Segment Start: DATASET CONTENT
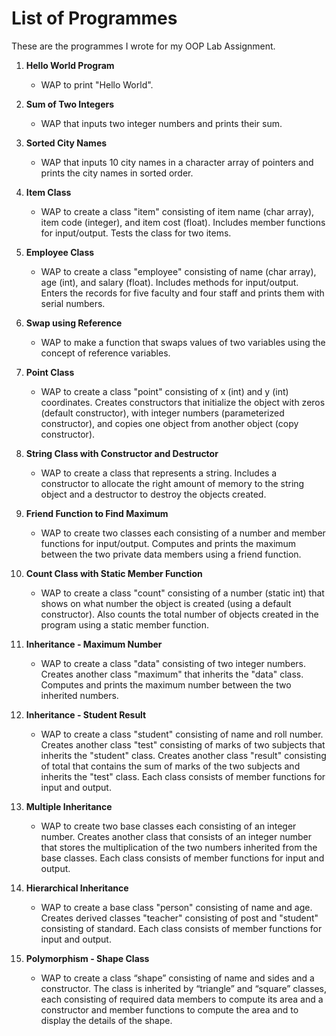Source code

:# List of Programmes

These are the programmes I wrote for my OOP Lab Assignment.

1. **Hello World Program**
   - WAP to print "Hello World".

2. **Sum of Two Integers**
   - WAP that inputs two integer numbers and prints their sum.

3. **Sorted City Names**
   - WAP that inputs 10 city names in a character array of pointers and prints the city names in sorted order.

4. **Item Class**
   - WAP to create a class "item" consisting of item name (char array), item code (integer), and item cost (float). Includes member functions for input/output. Tests the class for two items.

5. **Employee Class**
   - WAP to create a class "employee" consisting of name (char array), age (int), and salary (float). Includes methods for input/output. Enters the records for five faculty and four staff and prints them with serial numbers.

6. **Swap using Reference**
   - WAP to make a function that swaps values of two variables using the concept of reference variables.

7. **Point Class**
   - WAP to create a class "point" consisting of x (int) and y (int) coordinates. Creates constructors that initialize the object with zeros (default constructor), with integer numbers (parameterized constructor), and copies one object from another object (copy constructor).

8. **String Class with Constructor and Destructor**
   - WAP to create a class that represents a string. Includes a constructor to allocate the right amount of memory to the string object and a destructor to destroy the objects created.

9. **Friend Function to Find Maximum**
   - WAP to create two classes each consisting of a number and member functions for input/output. Computes and prints the maximum between the two private data members using a friend function.

10. **Count Class with Static Member Function**
    - WAP to create a class "count" consisting of a number (static int) that shows on what number the object is created (using a default constructor). Also counts the total number of objects created in the program using a static member function.

11. **Inheritance - Maximum Number**
    - WAP to create a class "data" consisting of two integer numbers. Creates another class "maximum" that inherits the "data" class. Computes and prints the maximum number between the two inherited numbers.

12. **Inheritance - Student Result**
    - WAP to create a class "student" consisting of name and roll number. Creates another class "test" consisting of marks of two subjects that inherits the "student" class. Creates another class "result" consisting of total that contains the sum of marks of the two subjects and inherits the "test" class. Each class consists of member functions for input and output.

13. **Multiple Inheritance**
    - WAP to create two base classes each consisting of an integer number. Creates another class that consists of an integer number that stores the multiplication of the two numbers inherited from the base classes. Each class consists of member functions for input and output.

14. **Hierarchical Inheritance**
    - WAP to create a base class "person" consisting of name and age. Creates derived classes "teacher" consisting of post and "student" consisting of standard. Each class consists of member functions for input and output.

15. **Polymorphism - Shape Class**
    - WAP to create a class “shape” consisting of name and sides and a constructor. The class is inherited by “triangle” and “square” classes, each consisting of required data members to compute its area and a constructor and member functions to compute the area and to display the details of the shape.
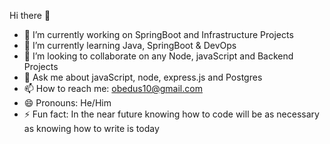 Hi there 👋

- 🔭 I’m currently working on SpringBoot and Infrastructure Projects
- 🌱 I’m currently learning Java, SpringBoot & DevOps
- 👯 I’m looking to collaborate on any Node, javaScript and Backend Projects
- 💬 Ask me about javaScript, node, express.js and Postgres
- 📫 How to reach me: obedus10@gmail.com
- 😄 Pronouns: He/Him
- ⚡ Fun fact: In the near future knowing how to code will be as necessary as knowing how to write is today

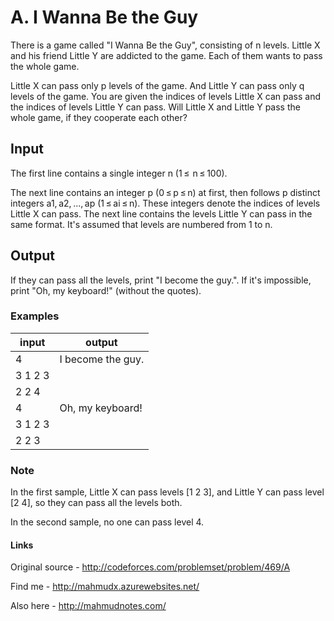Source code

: # A. I Wanna Be the Guy

There is a game called "I Wanna Be the Guy", consisting of n levels. Little X and his friend Little Y are addicted to the game. Each of them wants to pass the whole game.

Little X can pass only p levels of the game. And Little Y can pass only q levels of the game. You are given the indices of levels Little X can pass and the indices of levels Little Y can pass. Will Little X and Little Y pass the whole game, if they cooperate each other?

## Input

The first line contains a single integer n (1 ≤  n ≤ 100).

The next line contains an integer p (0 ≤ p ≤ n) at first, then follows p distinct integers a1, a2, ..., ap (1 ≤ ai ≤ n). These integers denote the indices of levels Little X can pass. The next line contains the levels Little Y can pass in the same format. It's assumed that levels are numbered from 1 to n.

## Output

If they can pass all the levels, print "I become the guy.". If it's impossible, print "Oh, my keyboard!" (without the quotes).

### Examples

| input   | output            |
|---------|-------------------|
| 4       | I become the guy. |
| 3 1 2 3 |                   |
| 2 2 4   |                   |
| 4       | Oh, my keyboard!  |
| 3 1 2 3 |                   |
| 2 2 3   |                   |

### Note

In the first sample, Little X can pass levels [1 2 3], and Little Y can pass level [2 4], so they can pass all the levels both.

In the second sample, no one can pass level 4.

#### Links

Original source - <http://codeforces.com/problemset/problem/469/A>

Find me - <http://mahmudx.azurewebsites.net/>

Also here - <http://mahmudnotes.com/>
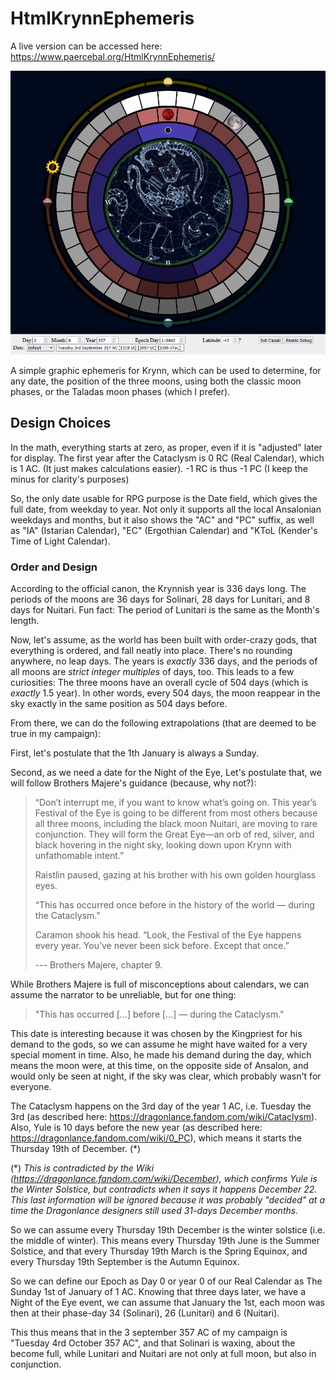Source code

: # HtmlKrynnEphemeris

A live version can be accessed here: https://www.paercebal.org/HtmlKrynnEphemeris/

![Krynn Ephemeris the Tuesday 3rd September 357 AC](example.00.jpg "Krynn Ephemeris the Tuesday 3rd September 357 AC")

A simple graphic ephemeris for Krynn, which can be used to determine, for any date, the position of the three moons, using both the classic moon phases, or the Taladas moon phases (which I prefer).

## Design Choices

In the math, everything starts at zero, as proper, even if it is "adjusted" later for display. The first year after the Cataclysm is 0 RC (Real Calendar), which is 1 AC. (It just makes calculations easier). -1 RC is thus -1 PC (I keep the minus for clarity's purposes)

So, the only date usable for RPG purpose is the Date field, which gives the full date, from weekday to year. Not only it supports all the local Ansalonian weekdays and months, but it also shows the "AC" and "PC" suffix, as well as "IA" (Istarian Calendar), "EC" (Ergothian Calendar) and "KToL (Kender's Time of Light Calendar).

### Order and Design

According to the official canon, the Krynnish year is 336 days long. The periods of the moons are 36 days for Solinari, 28 days for Lunitari, and 8 days for Nuitari. Fun fact: The period of Lunitari is the same as the Month's length.

Now, let's assume, as the world has been built with order-crazy gods, that everything is ordered, and fall neatly into place. There's no rounding anywhere, no leap days. The years is *exactly* 336 days, and the periods of all moons are *strict integer multiples* of days, too. This leads to a few curiosities: The three moons have an overall cycle of 504 days (which is *exactly* 1.5 year). In other words, every 504 days, the moon reappear in the sky exactly in the same position as 504 days before.

From there, we can do the following extrapolations (that are deemed to be true in my campaign):

First, let's postulate that the 1th January is always a Sunday.

Second, as we need a date for the Night of the Eye, Let's postulate that, we will follow Brothers Majere's guidance (because, why not?):

> “Don’t interrupt me, if you want to know what’s going on. This year’s Festival of the Eye is going to be different from most others because all three moons, including the black moon Nuitari, are moving to rare conjunction. They will form the Great Eye—an orb of red, silver, and black hovering in the night sky, looking down upon Krynn with unfathomable intent.”
>
>Raistlin paused, gazing at his brother with his own golden hourglass eyes.
>
>“This has occurred once before in the history of the world — during the Cataclysm.”
>
>Caramon shook his head. “Look, the Festival of the Eye happens every year. You’ve never been sick before. Except that once.”
>
> --- Brothers Majere, chapter 9.

While Brothers Majere is full of misconceptions about calendars, we can assume the narrator to be unreliable, but for one thing:

> "This has occurred [...] before [...] — during the Cataclysm."

This date is interesting because it was chosen by the Kingpriest for his demand to the gods, so we can assume he might have waited for a very special moment in time. Also, he made his demand during the day, which means the moon were, at this time, on the opposite side of Ansalon, and would only be seen at night, if the sky was clear, which probably wasn't for everyone.

The Cataclysm happens on the 3rd day of the year 1 AC, i.e. Tuesday the 3rd (as described here: https://dragonlance.fandom.com/wiki/Cataclysm). Also, Yule is 10 days before the new year (as described here: https://dragonlance.fandom.com/wiki/0_PC), which means it starts the Thursday 19th of December. (\*)


(\*) *This is contradicted by the Wiki (https://dragonlance.fandom.com/wiki/December), which confirms Yule is the Winter Solstice, but contradicts when it says it happens December 22. This last information will be ignored because it was probably "decided" at a time the Dragonlance designers still used 31-days December months.*

So we can assume every Thursday 19th December is the winter solstice (i.e. the middle of winter). This means every Thursday 19th June is the Summer Solstice, and that every Thursday 19th March is the Spring Equinox, and every Thursday 19th September is the Autumn Equinox.

So we can define our Epoch as Day 0 or year 0 of our Real Calendar as The Sunday 1st of January of 1 AC. Knowing that three days later, we have a Night of the Eye event, we can assume that January the 1st, each moon was then at their phase-day 34 (Solinari), 26 (Lunitari) and 6 (Nuitari).

This thus means that in the 3 september 357 AC of my campaign is "Tuesday 4rd October 357 AC", and that Solinari is waxing, about the become full, while Lunitari and Nuitari are not only at full moon, but also in conjunction.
Segment End: DATASET CONTENT
* [JOB ITEM] If a line in the data above includes the string "Solstice", copy it.

* [OUTPUT OF THE TASK]
(\*) *This is contradicted by the Wiki (https://dragonlance.fandom.com/wiki/December), which confirms Yule is the Winter Solstice, but contradicts when it says it happens December 22. This last information will be ignored because it was probably "decided" at a time the Dragonlance designers still used 31-days December months.*
So we can assume every Thursday 19th December is the winter solstice (i.e. the middle of winter). This means every Thursday 19th June is the Summer Solstice, and that every Thursday 19th March is the Spring Equinox, and every Thursday 19th September is the Autumn Equinox.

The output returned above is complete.